How long do you spend staring at a screen -- computer, TV, tablet or phone -- every day? According to latest estimates, the average is 11 hours a day. And that's given rise to a new scare about the effects of so-called blue light that bombards your eyes the whole time, unless you take action to protect them.
Blue light, a high-energy part of the full spectrum of visible light we humans can see, plays a positive role by increasing our attention to whatever we're looking at. It can even enhance our mood.
But we all know that having too much of any kind of light hitting our eyeballs at night, especially just before we go to bed, can disrupt our sleep.

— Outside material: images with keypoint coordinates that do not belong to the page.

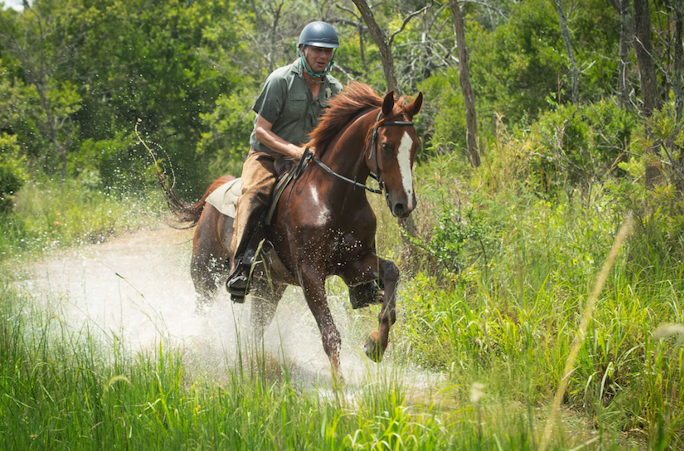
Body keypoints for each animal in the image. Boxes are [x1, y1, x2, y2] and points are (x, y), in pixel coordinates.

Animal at [166, 83, 422, 372]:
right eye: (387, 145)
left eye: (415, 146)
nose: (404, 204)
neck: (334, 198)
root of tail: (218, 188)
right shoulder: (310, 272)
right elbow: (330, 335)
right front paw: (340, 382)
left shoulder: (352, 264)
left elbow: (391, 276)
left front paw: (375, 344)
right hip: (206, 274)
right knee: (203, 312)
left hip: (268, 288)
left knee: (255, 328)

However, that's just the start of the troubles it causes. New research says that the blue light element causes a reaction in the retina, killing some cells that never grow back. Scientists say this could lead or contribute to an incurable eye disease known as macular degeneration. Around 2.5 per cent of the population, mostly older folk, currently suffer from the disease, which can eventually lead to blindness. The worry is that the long-term use of electronic devices and even some types of light bulb, could increase this figure and maybe begin to affect younger people.
So, what can you do to beat the blue light peril? Here are some ideas:
- If you wear glasses, use a clip-on blue light filter (cost about $30) or have your eye doctor prescribe lenses that do the job, filtering out both blue light and harmful UV (ultra-violet) rays.
- If you don't wear them, use filtering sunglasses instead, especially during prolonged screen viewing.
- Reduce the amount of continuous time you spend at the screen.
- Adjust light settings on your device. Apple and Android smartphones and current PC models and operating systems have filters or "night mode" settings that remove or reduce blue light.
Scientists also hope that eye drops will be developed to counter the cell-killing effects of the light.